I've been looking at insanity in my rear-view mirror for years...wait I lost it. :grin2:


----------



## TonyBrooklyn (Jan 28, 2010)

Regiampiero said:


> I didn't think this question need a new thread, but I couldn't get the answer on the latest CC purchase thread so here I am.
> 
> Is this what a box of Lusis supposed to look like? From what I remember in the old days my CC purchases, the Cuba seal was always split about 30% in the front and 70% on top, but on this box it barely covers the lid opening. Also the Habanos ribbon its see-through, aren't those supposed to be solid white? The cigar and bands look good, even though the size slightly bigger than I remember. I'm assuming its because they were packed with a 72% boveda packet and swelled up a bit, but I'm not really concerned about that. What do you guys think?


They look great to me!:cb


----------



## talisker10 (Nov 6, 2015)

Those wrappers look excellent. Nice and shiny and oily. Looks high quality. Delicious.


----------



## Regiampiero (Jan 18, 2013)

talisker10 said:


> Those wrappers look excellent. Nice and shiny and oily. Looks high quality. Delicious.


Can't complain about the appearances, and the aroma...hum. There's only a couple with water spots (very small ones), and it's an August 2014 box so aging will be optional. Over all, it was a lucky draw. Now that I trust these guys I might get a box of boli belicosos.

Sent from my SAMSUNG-SM-G900A using Tapatalk


----------



## Engineer99 (Aug 4, 2011)

bpegler said:


> They look fine. My suggestion is to buy the source, rather than buy the cigar.
> 
> Worrying about placement of seals in HSA products is a road to insanity. They are often inconsistent.


^^^This....

I never question anything I've gotten from trusted and established sources....You got then from a trusted vendor and not Craigslist right?

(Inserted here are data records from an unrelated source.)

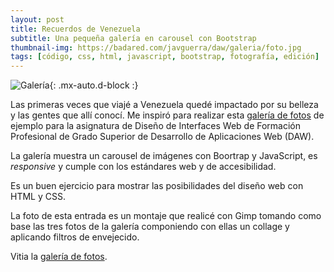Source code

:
 ```yaml
---
layout: post
title: Recuerdos de Venezuela
subtitle: Una pequeña galería en carousel con Bootstrap
thumbnail-img: https://badared.com/javguerra/daw/galeria/foto.jpg
tags: [código, css, html, javascript, bootstrap, fotografía, edición]
---
```


![Galería](https://badared.com/javguerra/daw/galeria/foto.jpg){: .mx-auto.d-block :}

Las primeras veces que viajé a Venezuela quedé impactado por su belleza y las gentes que allí conocí. Me inspiró para realizar esta [galería de fotos](https://badared.com/javguerra/daw/galeria/) de ejemplo para la asignatura de Diseño de Interfaces Web de Formación Profesional de Grado Superior de Desarrollo de Aplicaciones Web (DAW).

La galería muestra un carousel de imágenes con Boortrap y JavaScript, es _responsive_ y cumple con los estándares web y de accesibilidad.

Es un buen ejercicio para mostrar las posibilidades del diseño web con HTML y CSS.

La foto de esta entrada es un montaje que realicé con Gimp tomando como base las tres fotos de la galería componiendo con ellas un collage y aplicando filtros de envejecido. 

Vitia la [galería de fotos](https://badared.com/javguerra/daw/galeria/).

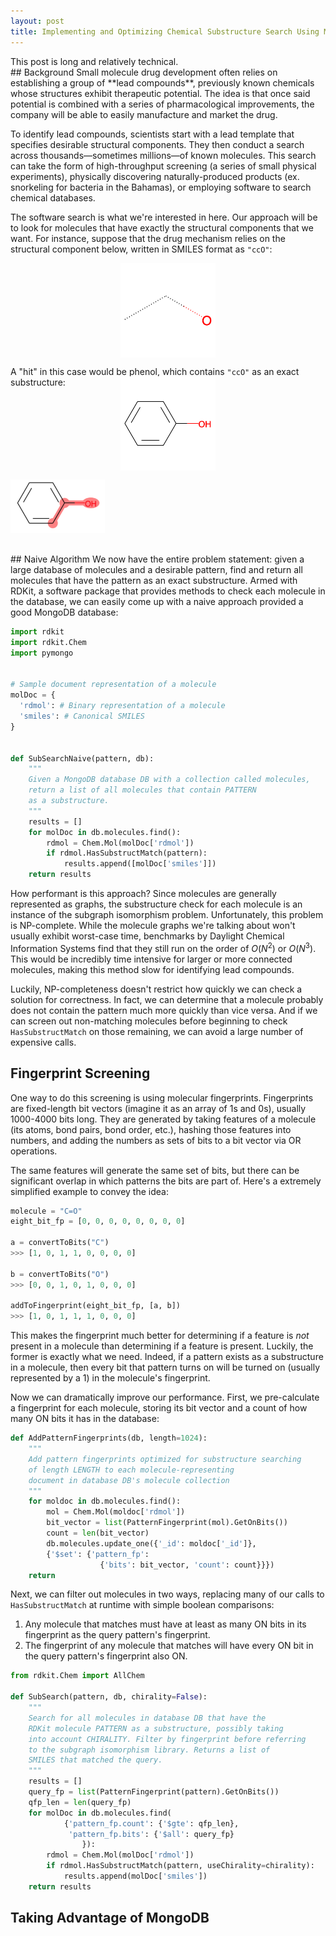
 ```yaml
---
layout: post
title: Implementing and Optimizing Chemical Substructure Search Using MongoDB
---
```

<div class="message">
  This post is long and relatively technical.
</div>
## Background
Small molecule drug development often relies on establishing a group of **lead compounds**, previously known chemicals whose structures exhibit therapeutic potential. The idea is that once said potential is combined with a series of pharmacological improvements, the company will be able to easily manufacture and market the drug.

To identify lead compounds, scientists start with a lead template that specifies desirable structural components. They then conduct a search across thousands—sometimes millions—of known molecules. This search can take the form of high-throughput screening (a series of small physical experiments), physically discovering naturally-produced products (ex. snorkeling for bacteria in the Bahamas), or employing software to search chemical databases.

The software search is what we're interested in here. Our approach will be to look for molecules that have exactly the structural components that we want. For instance, suppose that the drug mechanism relies on the structural component below, written in SMILES format as `"ccO"`:
<div style="display: flex; flex-direction: row; justify-content: center;">
<img src="/assets/ccO.png"
     alt="Two carbons and an oxygen"
     style="width: 30%;" />
</div>

A "hit" in this case would be phenol, which contains `"ccO"` as an exact substructure:
<div style="display: flex; flex-direction: column; justify-content: center; margin-bottom: 1rem; margin-top: -2rem">
<img src="/assets/c1ccccc1O.png"
     alt="phenol"
     style="width: 30%; margin: auto; display: inline;" />

<img src="/assets/ccOsubstruct.png"
     alt="phenol with highlighted substructure"
     style="width: 30%; margin: auto; display: inline;" />
</div>
## Naive Algorithm
We now have the entire problem statement: given a large database of molecules and a desirable pattern, find and return all molecules that have the pattern as an exact substructure. Armed with RDKit, a software package that provides methods to check each molecule in the database, we can easily come up with a naive approach provided a good MongoDB database:

```python
import rdkit
import rdkit.Chem
import pymongo


# Sample document representation of a molecule
molDoc = {
  'rdmol': # Binary representation of a molecule
  'smiles': # Canonical SMILES
}


def SubSearchNaive(pattern, db):
    """
    Given a MongoDB database DB with a collection called molecules,
    return a list of all molecules that contain PATTERN
    as a substructure.
    """
    results = []
    for molDoc in db.molecules.find():
        rdmol = Chem.Mol(molDoc['rdmol'])
        if rdmol.HasSubstructMatch(pattern):
            results.append([molDoc['smiles']])
    return results
```
How performant is this approach? Since molecules are generally represented as graphs, the substructure check for each molecule is an instance of the subgraph isomorphism problem. Unfortunately, this problem is NP-complete. While the molecule graphs we're talking about won't usually exhibit worst-case time, benchmarks by Daylight Chemical Information Systems find that they still run on the order of $O(N^2)$ or $O(N^3)$. This would be incredibly time intensive for larger or more connected molecules, making this method slow for identifying lead compounds.

Luckily, NP-completeness doesn't restrict how quickly we can check a solution for correctness. In fact, we can determine that a molecule probably does not contain the pattern much more quickly than vice versa. And if we can screen out non-matching molecules before beginning to check `HasSubstructMatch` on those remaining, we can avoid a large number of expensive calls.

## Fingerprint Screening
One way to do this screening is using molecular fingerprints. Fingerprints are fixed-length bit vectors (imagine it as an array of 1s and 0s), usually 1000-4000 bits long. They are generated by taking features of a molecule (its atoms, bond pairs, bond order, etc.), hashing those features into numbers, and adding the numbers as sets of bits to a bit vector via OR operations.

The same features will generate the same set of bits, but there can be significant overlap in which patterns the bits are part of. Here's a extremely simplified example to convey the idea:
```python
molecule = "C=O"
eight_bit_fp = [0, 0, 0, 0, 0, 0, 0, 0]

a = convertToBits("C")
>>> [1, 0, 1, 1, 0, 0, 0, 0]

b = convertToBits("O")
>>> [0, 0, 1, 0, 1, 0, 0, 0]

addToFingerprint(eight_bit_fp, [a, b])
>>> [1, 0, 1, 1, 1, 0, 0, 0]
```
This makes the fingerprint much better for determining if a feature is *not* present in a molecule than determining if a feature is present. Luckily, the former is exactly what we need. Indeed, if a pattern exists as a substructure in a molecule, then every bit that pattern turns on will be turned on (usually represented by a 1) in the molecule's fingerprint.

Now we can dramatically improve our performance. First, we pre-calculate a fingerprint for each molecule, storing its bit vector and a count of how many ON bits it has in the database:
```python
def AddPatternFingerprints(db, length=1024):
    """
    Add pattern fingerprints optimized for substructure searching
    of length LENGTH to each molecule-representing
    document in database DB's molecule collection
    """
    for moldoc in db.molecules.find():
        mol = Chem.Mol(moldoc['rdmol'])
        bit_vector = list(PatternFingerprint(mol).GetOnBits())
        count = len(bit_vector)
        db.molecules.update_one({'_id': moldoc['_id']},
        {'$set': {'pattern_fp':
                    {'bits': bit_vector, 'count': count}}})
    return
```
Next, we can filter out molecules in two ways, replacing many of our calls to `HasSubstructMatch` at runtime with simple boolean comparisons:
1. Any molecule that matches must have at least as many ON bits in its fingerprint as the query pattern's fingerprint.
2. The fingerprint of any molecule that matches will have every ON bit in the query pattern's fingerprint also ON.

```python
from rdkit.Chem import AllChem

def SubSearch(pattern, db, chirality=False):
    """
    Search for all molecules in database DB that have the
    RDKit molecule PATTERN as a substructure, possibly taking
    into account CHIRALITY. Filter by fingerprint before referring
    to the subgraph isomorphism library. Returns a list of
    SMILES that matched the query.
    """
    results = []
    query_fp = list(PatternFingerprint(pattern).GetOnBits())
    qfp_len = len(query_fp)
    for molDoc in db.molecules.find(
            {'pattern_fp.count': {'$gte': qfp_len},
             'pattern_fp.bits': {'$all': query_fp}
                }):
        rdmol = Chem.Mol(molDoc['rdmol'])
        if rdmol.HasSubstructMatch(pattern, useChirality=chirality):
            results.append(molDoc['smiles'])
    return results
```
## Taking Advantage of MongoDB
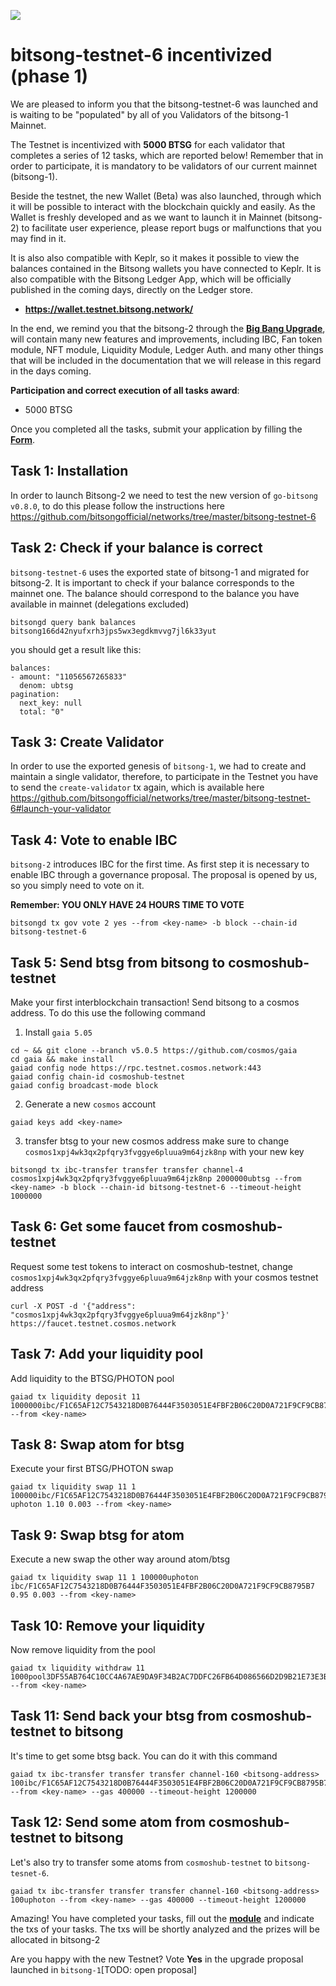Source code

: ![](https://i.imgur.com/47tp5m9.jpg)

# bitsong-testnet-6 incentivized (phase 1)

We are pleased to inform you that the bitsong-testnet-6 was launched and is waiting to be "populated" by all of you Validators of the bitsong-1 Mainnet.

The Testnet is incentivized with **5000 BTSG** for each validator that completes a series of 12 tasks, which are reported below! Remember that in order to participate, it is mandatory to be validators of our current mainnet (bitsong-1).

Beside the testnet, the new Wallet (Beta) was also launched, through which it will be possible to interact with the blockchain quickly and easily. As the Wallet is freshly developed and as we want to launch it in Mainnet (bitsong-2) to facilitate user experience, please report bugs or malfunctions that you may find in it.

It is also also compatible with Keplr, so it makes it possible to view the balances contained in the Bitsong wallets you have connected to Keplr. It is also compatible with the Bitsong Ledger App, which will be officially published in the coming days, directly on the Ledger store.

- **https://wallet.testnet.bitsong.network/**

In the end, we remind you that the bitsong-2 through the [**Big Bang Upgrade**](https://bitsongofficial.medium.com/bitsong-launches-big-bang-upgrade-joining-the-ibc-enabled-blockchains-in-cosmos-802b73de6243), will contain many new features and improvements, including IBC, Fan token module, NFT module, Liquidity Module, Ledger Auth. and many other things that will be included in the documentation that we will release in this regard in the days coming.

**Participation and correct execution of all tasks award**:

- 5000 BTSG

Once you completed all the tasks, submit your application by filling the [**Form**](https://forms.gle/Q9BVTJUbeMGdESA4A).

## Task 1: Installation

In order to launch Bitsong-2 we need to test the new version of `go-bitsong v0.8.0`, to do this please follow the instructions here https://github.com/bitsongofficial/networks/tree/master/bitsong-testnet-6

## Task 2: Check if your balance is correct

`bitsong-testnet-6` uses the exported state of bitsong-1 and migrated for bitsong-2. It is important to check if your balance corresponds to the mainnet one. The balance should correspond to the balance you have available in mainnet (delegations excluded)

```
bitsongd query bank balances bitsong166d42nyufxrh3jps5wx3egdkmvvg7jl6k33yut
```

you should get a result like this:

```
balances:
- amount: "11056567265833"
  denom: ubtsg
pagination:
  next_key: null
  total: "0"

```

## Task 3: Create Validator

In order to use the exported genesis of `bitsong-1`, we had to create and maintain a single validator, therefore, to participate in the Testnet you have to send the `create-validator` tx again, which is available here
https://github.com/bitsongofficial/networks/tree/master/bitsong-testnet-6#launch-your-validator

## Task 4: Vote to enable IBC

`bitsong-2` introduces IBC for the first time. As first step it is necessary to enable IBC through a governance proposal. The proposal is opened by us, so you simply need to vote on it.

**Remember: YOU ONLY HAVE 24 HOURS TIME TO VOTE**

```
bitsongd tx gov vote 2 yes --from <key-name> -b block --chain-id bitsong-testnet-6
```

## Task 5: Send btsg from bitsong to cosmoshub-testnet

Make your first interblockchain transaction! Send bitsong to a cosmos address. To do this use the following command

1. Install `gaia 5.05`

```
cd ~ && git clone --branch v5.0.5 https://github.com/cosmos/gaia
cd gaia && make install
gaiad config node https://rpc.testnet.cosmos.network:443
gaiad config chain-id cosmoshub-testnet
gaiad config broadcast-mode block
```

2. Generate a new `cosmos` account

```
gaiad keys add <key-name>
```

3. transfer btsg to your new cosmos address make sure to change `cosmos1xpj4wk3qx2pfqry3fvggye6pluua9m64jzk8np` with your new key

```
bitsongd tx ibc-transfer transfer transfer channel-4 cosmos1xpj4wk3qx2pfqry3fvggye6pluua9m64jzk8np 2000000ubtsg --from <key-name> -b block --chain-id bitsong-testnet-6 --timeout-height 1000000
```

## Task 6: Get some faucet from cosmoshub-testnet

Request some test tokens to interact on cosmoshub-testnet, change `cosmos1xpj4wk3qx2pfqry3fvggye6pluua9m64jzk8np` with your cosmos testnet address

```
curl -X POST -d '{"address": "cosmos1xpj4wk3qx2pfqry3fvggye6pluua9m64jzk8np"}' https://faucet.testnet.cosmos.network
```

## Task 7: Add your liquidity pool

Add liquidity to the BTSG/PHOTON pool

```
gaiad tx liquidity deposit 11 1000000ibc/F1C65AF12C7543218D0B76444F3503051E4FBF2B06C20D0A721F9CF9CB8795B7,1000000uphoton --from <key-name>
```

## Task 8: Swap atom for btsg

Execute your first BTSG/PHOTON swap

```
gaiad tx liquidity swap 11 1 100000ibc/F1C65AF12C7543218D0B76444F3503051E4FBF2B06C20D0A721F9CF9CB8795B7 uphoton 1.10 0.003 --from <key-name>
```

## Task 9: Swap btsg for atom

Execute a new swap the other way around atom/btsg

```
gaiad tx liquidity swap 11 1 100000uphoton ibc/F1C65AF12C7543218D0B76444F3503051E4FBF2B06C20D0A721F9CF9CB8795B7 0.95 0.003 --from <key-name>
```

## Task 10: Remove your liquidity

Now remove liquidity from the pool

```
gaiad tx liquidity withdraw 11 1000pool3DF55AB764C10CC4A67AE9DA9F34B2AC7DDFC26FB64D086566D2D9B21E73E3B6 --from <key-name>
```

## Task 11: Send back your btsg from cosmoshub-testnet to bitsong

It's time to get some btsg back. You can do it with this command

```
gaiad tx ibc-transfer transfer transfer channel-160 <bitsong-address> 100ibc/F1C65AF12C7543218D0B76444F3503051E4FBF2B06C20D0A721F9CF9CB8795B7 --from <key-name> --gas 400000 --timeout-height 1200000
```

## Task 12: Send some atom from cosmoshub-testnet to bitsong

Let's also try to transfer some atoms from `cosmoshub-testnet` to `bitsong-tesnet-6`.

```
gaiad tx ibc-transfer transfer transfer channel-160 <bitsong-address> 100uphoton --from <key-name> --gas 400000 --timeout-height 1200000
```

Amazing! You have completed your tasks, fill out the **[module](https://forms.gle/Q9BVTJUbeMGdESA4A)** and indicate the txs of your tasks. The txs will be shortly analyzed and the prizes will be allocated in bitsong-2

Are you happy with the new Testnet? Vote **Yes** in the upgrade proposal launched in `bitsong-1`[TODO: open proposal]
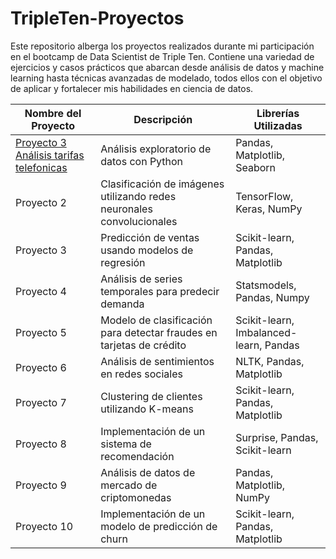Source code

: # TripleTen-Proyectos

Este repositorio alberga los proyectos realizados durante mi participación en el bootcamp de Data Scientist de Triple Ten. Contiene una variedad de ejercicios y casos prácticos que abarcan desde análisis de datos y machine learning hasta técnicas avanzadas de modelado, todos ellos con el objetivo de aplicar y fortalecer mis habilidades en ciencia de datos.

| Nombre del Proyecto    | Descripción                                                         | Librerías Utilizadas                           |
|------------------------|---------------------------------------------------------------------|------------------------------------------------|
| [Proyecto 3 Análisis tarifas telefonicas](https://github.com/Mimobakery/TripleTen-Proyectos/blob/3-An%C3%A1lisis-tarifas-telefonicas/Proyecto%20S5%20-%20An%C3%A1lisis%20estad%C3%ADstico%20de%20datos.ipynb)          | Análisis exploratorio de datos con Python                           | Pandas, Matplotlib, Seaborn                    |
| Proyecto 2             | Clasificación de imágenes utilizando redes neuronales convolucionales | TensorFlow, Keras, NumPy                      |
| Proyecto 3             | Predicción de ventas usando modelos de regresión                    | Scikit-learn, Pandas, Matplotlib               |
| Proyecto 4             | Análisis de series temporales para predecir demanda                 | Statsmodels, Pandas, Numpy                     |
| Proyecto 5             | Modelo de clasificación para detectar fraudes en tarjetas de crédito | Scikit-learn, Imbalanced-learn, Pandas         |
| Proyecto 6             | Análisis de sentimientos en redes sociales                          | NLTK, Pandas, Matplotlib                      |
| Proyecto 7             | Clustering de clientes utilizando K-means                           | Scikit-learn, Pandas, Matplotlib               |
| Proyecto 8             | Implementación de un sistema de recomendación                       | Surprise, Pandas, Scikit-learn                 |
| Proyecto 9             | Análisis de datos de mercado de criptomonedas                       | Pandas, Matplotlib, NumPy                     |
| Proyecto 10            | Implementación de un modelo de predicción de churn                  | Scikit-learn, Pandas, Matplotlib               |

They look exactly like a box I have....You're good...


----------



## Regiampiero (Jan 18, 2013)

Engineer99 said:


> ^^^This....
> 
> I never question anything I've gotten from trusted and established sources....You got then from a trusted vendor and not Craigslist right?
> 
> They look exactly like a box I have....You're good...


They definitely come from a trustef vendor (if not the most trusted vendor), I was just taken back by how different it was from my old box. I'm not a huge cc fan, so I order what I like sparengly and age them for years. These just happen to be my favorite cc hands down, and just wanted some people here (that order them a lot more often) to shed some light.

Sent from my SAMSUNG-SM-G900A using Tapatalk


----------



## Sprouthog (Jul 25, 2012)

Good


----------